Note that an ExplicitEncoderDecoderPrompt may not
be used as an input to a decoder-only model,
and that the `encoder_prompt` and `decoder_prompt`
fields of this data structure may not themselves
must be SingletonPromptInputs instances.
"""
encoder_prompt: SingletonPromptInputs
decoder_prompt: SingletonPromptInputs
Example usage:
enc_dec_prompt = ExplicitEncoderDecoderPrompt(
encoder_prompt="Summarize this text:",
decoder_prompt="Summary:"
)
Generating Text
To generate text with an encoder-decoder model, use the generate
method of the LLM
instance. You can pass a single prompt, or a list of prompts, along with sampling parameters:
from aphrodite import SamplingParams
sampling_params = SamplingParams(
temperature=0,
top_p=1.0,
min_tokens=0,
max_tokens=20,
)
outputs = llm.generate(prompts, sampling_params)
The generate
method returns a list of RequestOutput
objects containing the generated text and other information.
Advanced Usage
Mixing Input Types
You can mix different input types in a single generation request:
prompts = [
single_text_prompt_raw,
single_text_prompt,
single_tokens_prompt,
enc_dec_prompt1,
enc_dec_prompt2,
enc_dec_prompt3
]
outputs = llm.generate(prompts, sampling_params)
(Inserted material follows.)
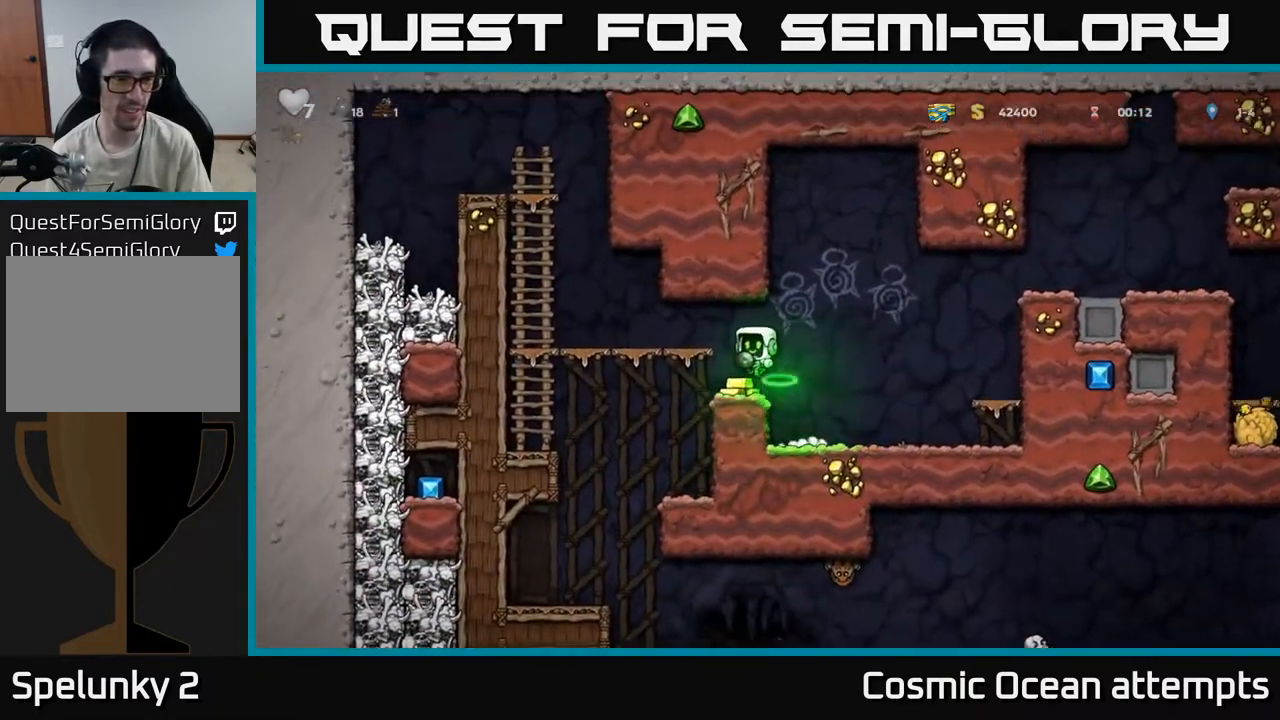
{"buttons": ["DPAD_LEFT"], "left_stick": "center", "right_stick": "center", "events": [[317, "DPAD_LEFT", "down"], [367, "A", "down"], [483, "A", "up"]]}
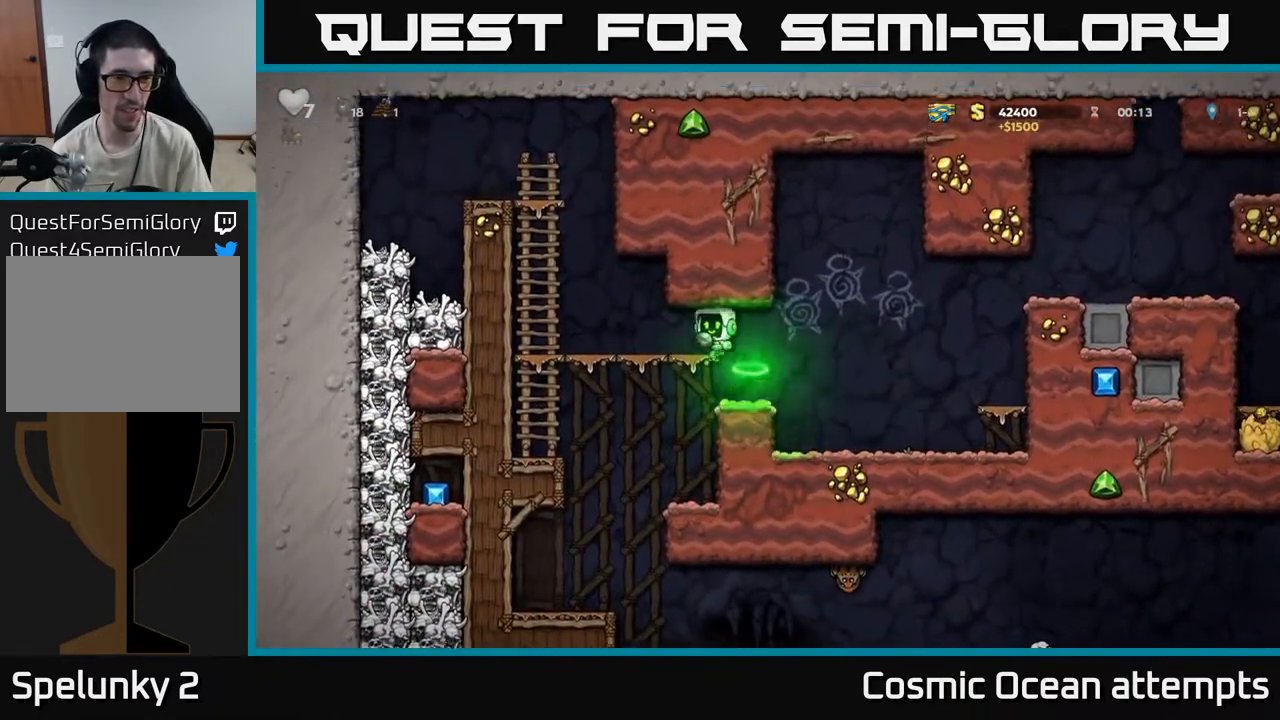
{"buttons": [], "left_stick": "center", "right_stick": "center", "events": [[17, "DPAD_LEFT", "up"]]}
Batching Encoder and Decoder Prompts
For efficient processing of multiple encoder-decoder pairs, use the zip_enc_dec_prompt_lists
helper function:
from aphrodite.common.utils import zip_enc_dec_prompt_lists
zipped_prompt_list = zip_enc_dec_prompt_lists(
['An encoder prompt', 'Another encoder prompt'],
['A decoder prompt', 'Another decoder prompt']
)
Accessing Generated Text
After generation, you can access the generated text and other information from the RequestOutput
objects:
for output in outputs:
prompt = output.prompt
encoder_prompt = output.encoder_prompt
generated_text = output.outputs[0].text
print(f"Encoder prompt: {encoder_prompt!r}, "
f"Decoder prompt: {prompt!r}, "
f"Generated text: {generated_text!r}")
API Reference
LLM Class
The LLM
class in the aphrodite.endpoints.llm
module is the main interface for working with both decoder-only and encoder-decoder models.
Key methods:
__init__(self, model: str, ...)
: Initialize an LLM instance with the specified model.generate(self, prompts: Union[PromptInputs, Sequence[PromptInputs]], ...)
: Generate text based on the given prompts and sampling parameters.
Input Types
TextPrompt
: Represents a text prompt.TokensPrompt
: Represents a tokenized prompt.ExplicitEncoderDecoderPrompt
: Represents an explicit encoder-decoder prompt pair.
RequestOutput
The RequestOutput
class in the aphrodite.common.outputs
module contains the results of a generation request.
Key attributes:
prompt
: The input (decoder prompt for encoder-decoder models).encoder_prompt
: The encoder prompt for encoder-decoder models.outputs
: A list ofCompletionOutput
objects containing the generate text and other information.
For detailed info on these classes and their methods, please refer to the source code.